This is the topic of many arguments; whether bull or bear, conservative or liberal… many Americans are wondering just what is keeping the economy down?
I wanted to give you my own take on what’s going on and what’s not going on.
The economy, sad but true, is experiencing measly growth, job losses and people who are simply saving and not spending, but its bigger than that…
Sure, these items fan the flames of an economy that just got torched, but they’re not the catalysts.
What I see as the major catalyst is the housing market, more specifically the “existing homes” market.
This afternoon, Mark Billings was sitting in for Rush Limbaugh, a show I listen to intently, 5 days a week, and he pointed out something that most people really weren’t thinking about. I’ll paraphrase…
Right now we have an existing home glut. There are tons and tons of homes on the market but nobody is buying.
Why aren’t people buying when we have the lowest mortgage rates the country has seen in a very long time?

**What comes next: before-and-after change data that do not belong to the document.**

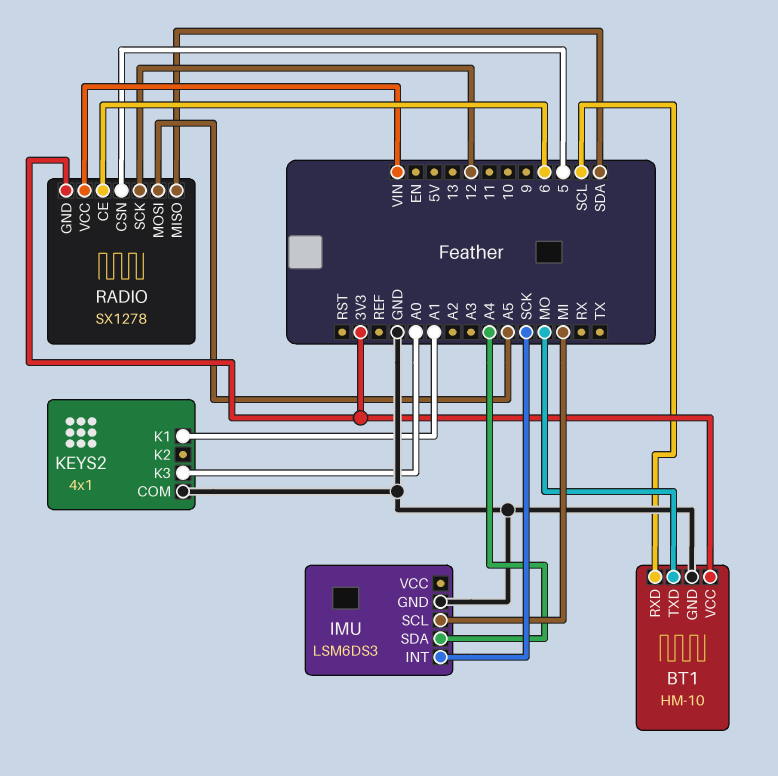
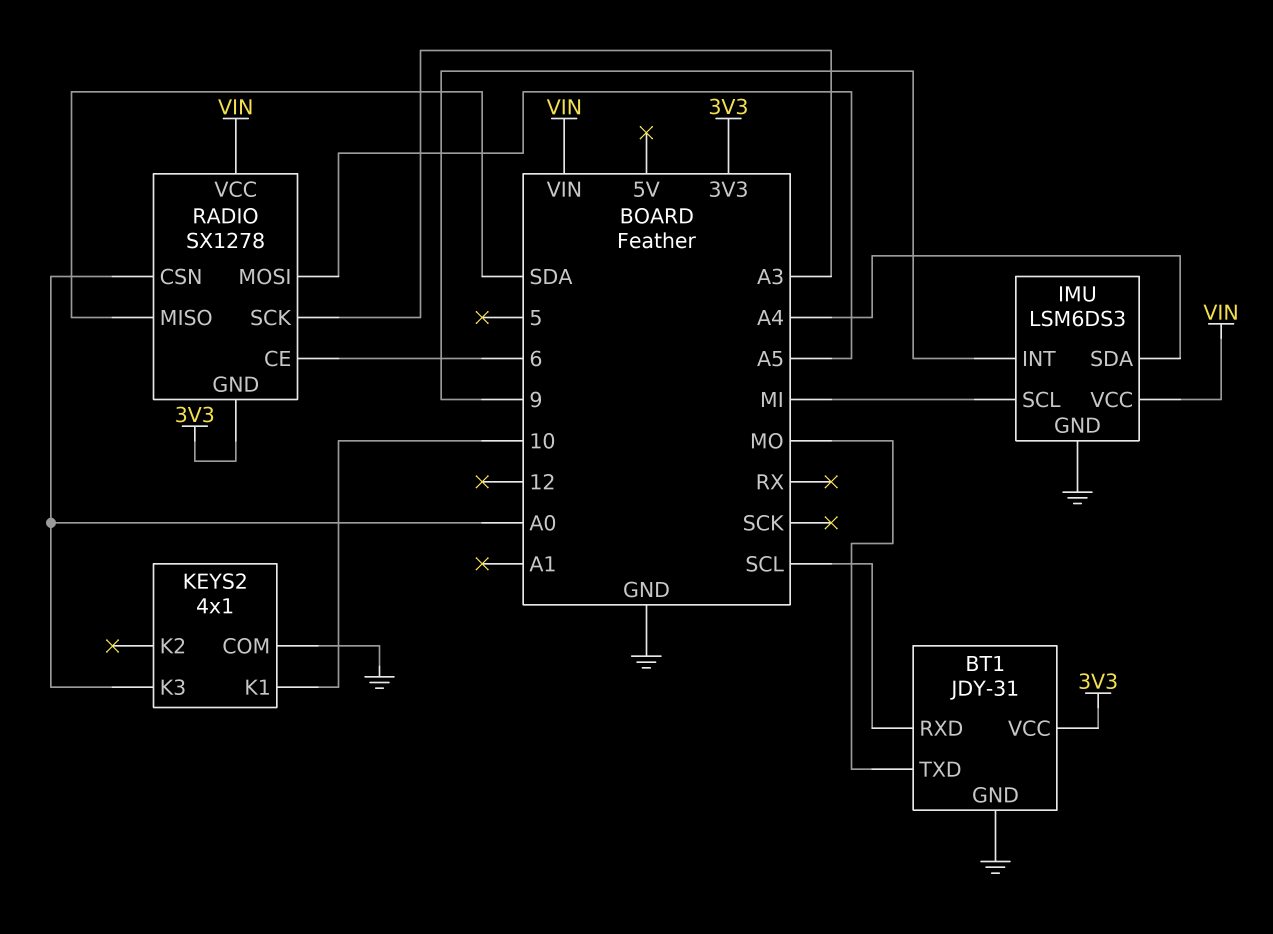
BT1: HM-10 -> JDY-31
IMU pin INT: SCK -> 9
IMU pin VCC: none -> VIN
KEYS2 pin K1: A1 -> 10
RADIO pin CSN: 5 -> A0
RADIO pin SCK: 12 -> A3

Its because when someone buys an existing home, nine out of ten times, the buyer has to sell their own house. It’s simply a chain reaction that unfortunately is not working; in fact it might be working backwards.
Why, with the rates at 4.5% or less, are people not jumping on existing home sales?
People are scared and they have every right to be. People are worried that they won’t have a job tomorrow and jumping into a 30 year “risk” is something that quite frankly they’re going to do without until things get better.
That’s the key here folks, once the economy starts to flatten and starts to head upwards, the housing market will follow, its not the other way around and it never will be.
One thing to think about is this – lending standards are incredibly tough now, and they should be. Why should banks have to loan money to high-risk customers? Well besides the fact that they have to, its nothing but a potential loss and I can’t help but think that if these standards were in place over the last 10 years, we wouldn’t be in the position we’re in now.